-------- Source information

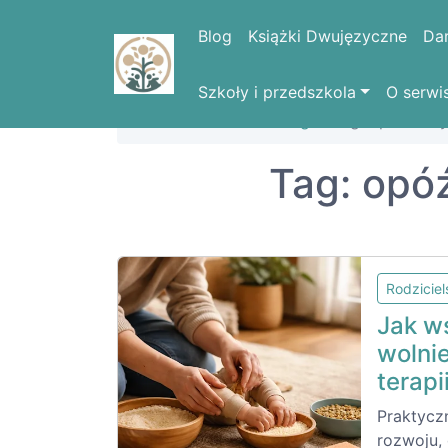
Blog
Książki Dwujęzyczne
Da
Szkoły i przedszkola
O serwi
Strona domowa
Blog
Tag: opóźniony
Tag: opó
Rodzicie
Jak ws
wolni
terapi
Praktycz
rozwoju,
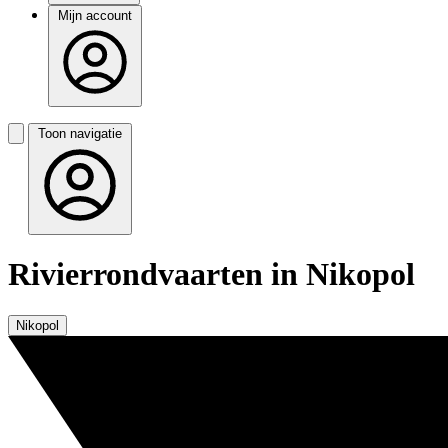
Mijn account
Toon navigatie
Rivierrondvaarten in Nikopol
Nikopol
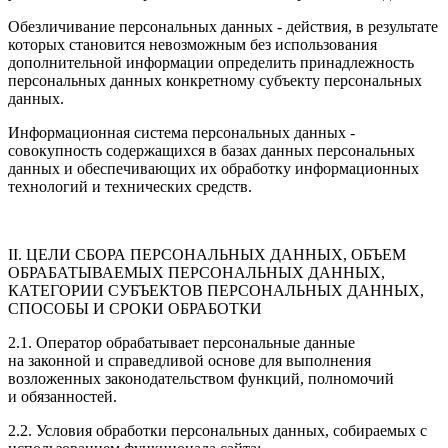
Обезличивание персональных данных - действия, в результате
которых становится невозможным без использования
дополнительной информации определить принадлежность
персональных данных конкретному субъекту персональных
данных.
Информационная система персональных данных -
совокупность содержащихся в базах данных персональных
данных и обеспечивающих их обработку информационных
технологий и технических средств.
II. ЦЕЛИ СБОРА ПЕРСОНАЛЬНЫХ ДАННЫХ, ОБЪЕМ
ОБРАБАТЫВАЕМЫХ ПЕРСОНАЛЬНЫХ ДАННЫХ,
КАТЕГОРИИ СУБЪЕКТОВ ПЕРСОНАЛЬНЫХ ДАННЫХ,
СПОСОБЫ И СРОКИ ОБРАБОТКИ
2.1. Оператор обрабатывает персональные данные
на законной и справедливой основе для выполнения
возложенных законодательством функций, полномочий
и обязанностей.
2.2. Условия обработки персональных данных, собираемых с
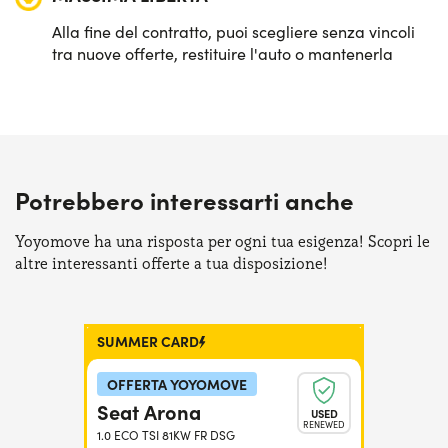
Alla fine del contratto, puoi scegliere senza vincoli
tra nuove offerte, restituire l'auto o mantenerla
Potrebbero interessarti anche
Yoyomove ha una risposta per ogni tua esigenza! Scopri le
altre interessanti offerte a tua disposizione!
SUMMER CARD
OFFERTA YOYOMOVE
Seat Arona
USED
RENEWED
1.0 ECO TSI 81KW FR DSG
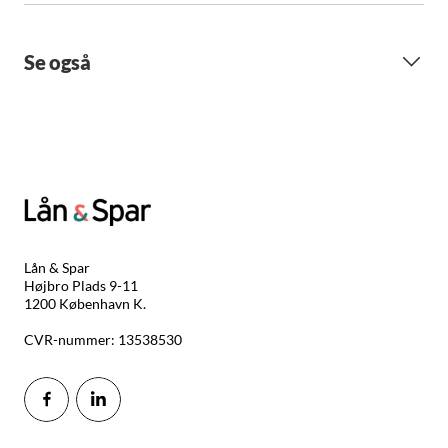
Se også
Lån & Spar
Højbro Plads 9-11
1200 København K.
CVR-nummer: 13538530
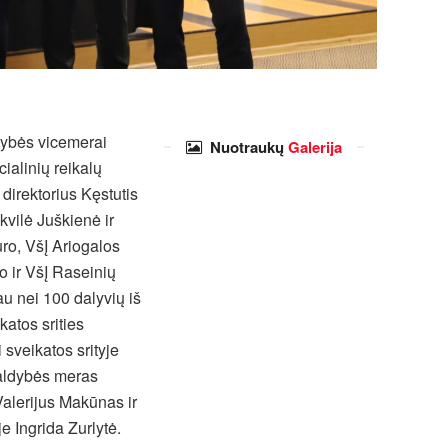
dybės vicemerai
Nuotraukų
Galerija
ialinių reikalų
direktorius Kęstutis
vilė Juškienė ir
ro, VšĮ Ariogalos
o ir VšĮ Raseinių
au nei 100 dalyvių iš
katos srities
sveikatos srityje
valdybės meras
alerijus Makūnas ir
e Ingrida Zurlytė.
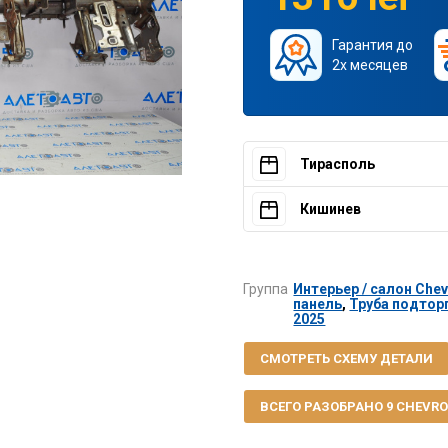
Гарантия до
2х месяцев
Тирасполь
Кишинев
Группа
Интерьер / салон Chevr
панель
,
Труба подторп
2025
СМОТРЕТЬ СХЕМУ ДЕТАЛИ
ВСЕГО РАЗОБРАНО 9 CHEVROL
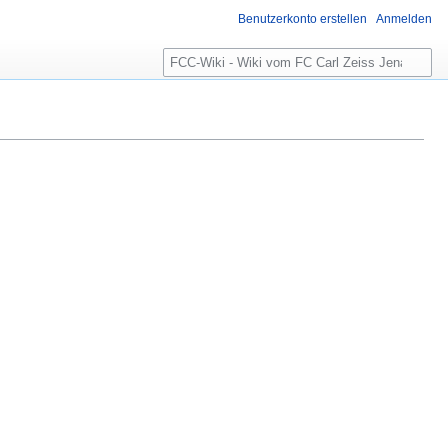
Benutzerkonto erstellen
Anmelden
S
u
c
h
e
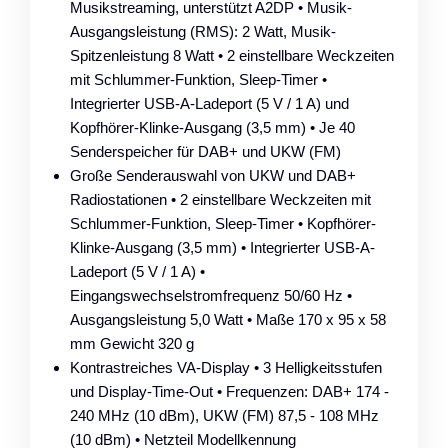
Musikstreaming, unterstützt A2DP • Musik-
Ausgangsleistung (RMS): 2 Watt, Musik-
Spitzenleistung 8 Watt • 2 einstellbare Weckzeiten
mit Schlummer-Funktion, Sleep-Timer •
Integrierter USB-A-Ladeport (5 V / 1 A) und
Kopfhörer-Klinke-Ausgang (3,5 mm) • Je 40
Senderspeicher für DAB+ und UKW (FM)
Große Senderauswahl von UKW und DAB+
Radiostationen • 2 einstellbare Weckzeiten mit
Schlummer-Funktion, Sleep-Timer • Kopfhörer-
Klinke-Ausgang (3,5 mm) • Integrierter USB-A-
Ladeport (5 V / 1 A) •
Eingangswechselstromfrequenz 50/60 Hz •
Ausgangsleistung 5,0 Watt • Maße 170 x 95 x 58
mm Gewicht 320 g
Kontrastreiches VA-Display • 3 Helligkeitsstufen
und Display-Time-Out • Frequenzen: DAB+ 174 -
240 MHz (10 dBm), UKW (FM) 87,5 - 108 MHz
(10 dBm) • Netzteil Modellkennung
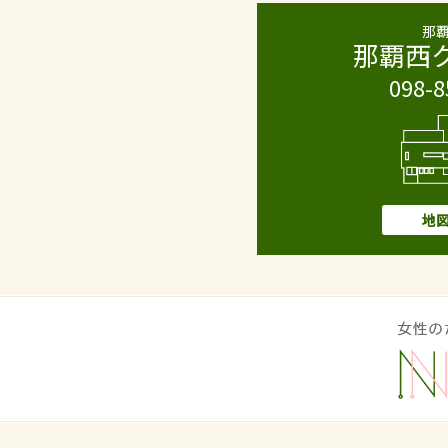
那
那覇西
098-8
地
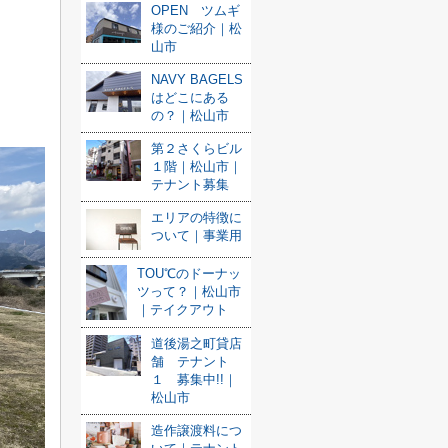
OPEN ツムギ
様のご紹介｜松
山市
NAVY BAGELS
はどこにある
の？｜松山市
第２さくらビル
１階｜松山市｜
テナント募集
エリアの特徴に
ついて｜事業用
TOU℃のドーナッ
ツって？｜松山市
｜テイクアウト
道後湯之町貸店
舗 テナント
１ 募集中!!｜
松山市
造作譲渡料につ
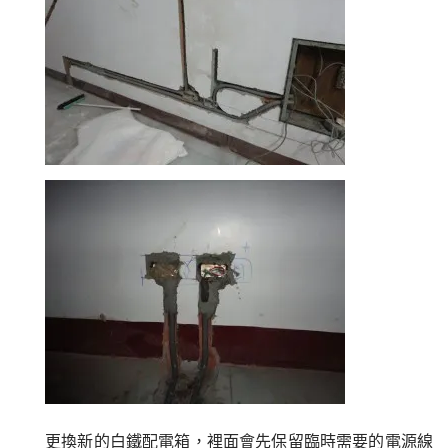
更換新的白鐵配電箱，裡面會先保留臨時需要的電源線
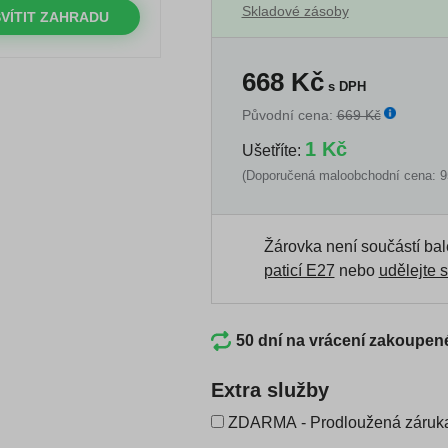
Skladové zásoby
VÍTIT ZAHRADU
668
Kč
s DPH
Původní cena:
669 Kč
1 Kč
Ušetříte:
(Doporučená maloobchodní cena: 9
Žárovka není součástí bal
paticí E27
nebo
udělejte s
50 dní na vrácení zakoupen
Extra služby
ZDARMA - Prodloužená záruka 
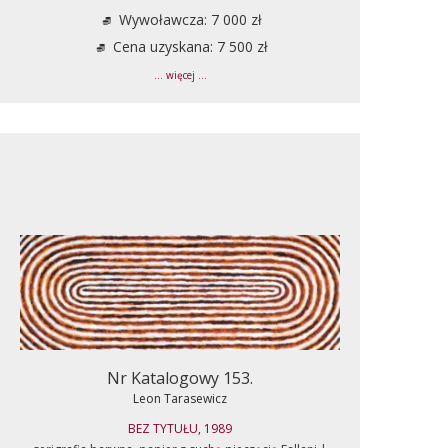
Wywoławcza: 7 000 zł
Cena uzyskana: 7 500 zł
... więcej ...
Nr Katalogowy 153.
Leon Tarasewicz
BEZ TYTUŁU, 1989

----------------

▶ _To do_:
Output the lines above exactly, starting at the first line and ending at the line that contains "ВСЕГО РАЗОБРАНО 9 CHEVROL", with both ends included. Leave the pictures out.

▶ _Completed task_:
Blog
Książki Dwujęzyczne
Da
Szkoły i przedszkola
O serwi
Strona domowa
Blog
Tag: opóźniony
Tag: opó
Rodzicie
Jak ws
wolni
terapi
Praktycz
rozwoju,
Mijn account
Toon navigatie
Rivierrondvaarten in Nikopol
Nikopol
Обезличивание персональных данных - действия, в результате
которых становится невозможным без использования
дополнительной информации определить принадлежность
персональных данных конкретному субъекту персональных
данных.
Информационная система персональных данных -
совокупность содержащихся в базах данных персональных
данных и обеспечивающих их обработку информационных
технологий и технических средств.
II. ЦЕЛИ СБОРА ПЕРСОНАЛЬНЫХ ДАННЫХ, ОБЪЕМ
ОБРАБАТЫВАЕМЫХ ПЕРСОНАЛЬНЫХ ДАННЫХ,
КАТЕГОРИИ СУБЪЕКТОВ ПЕРСОНАЛЬНЫХ ДАННЫХ,
СПОСОБЫ И СРОКИ ОБРАБОТКИ
2.1. Оператор обрабатывает персональные данные
на законной и справедливой основе для выполнения
возложенных законодательством функций, полномочий
и обязанностей.
2.2. Условия обработки персональных данных, собираемых с
Alla fine del contratto, puoi scegliere senza vincoli
tra nuove offerte, restituire l'auto o mantenerla
Potrebbero interessarti anche
Yoyomove ha una risposta per ogni tua esigenza! Scopri le
altre interessanti offerte a tua disposizione!
SUMMER CARD
OFFERTA YOYOMOVE
Seat Arona
USED
RENEWED
1.0 ECO TSI 81KW FR DSG
Se også
Lån & Spar
Højbro Plads 9-11
1200 København K.
CVR-nummer: 13538530
dybės vicemerai
Nuotraukų
Galerija
ialinių reikalų
direktorius Kęstutis
vilė Juškienė ir
ro, VšĮ Ariogalos
o ir VšĮ Raseinių
au nei 100 dalyvių iš
katos srities
sveikatos srityje
valdybės meras
alerijus Makūnas ir
e Ingrida Zurlytė.
Гарантия до
2х месяцев
Тирасполь
Кишинев
Группа
Интерьер / салон Chevr
панель
,
Труба подторп
2025
СМОТРЕТЬ СХЕМУ ДЕТАЛИ
ВСЕГО РАЗОБРАНО 9 CHEVROL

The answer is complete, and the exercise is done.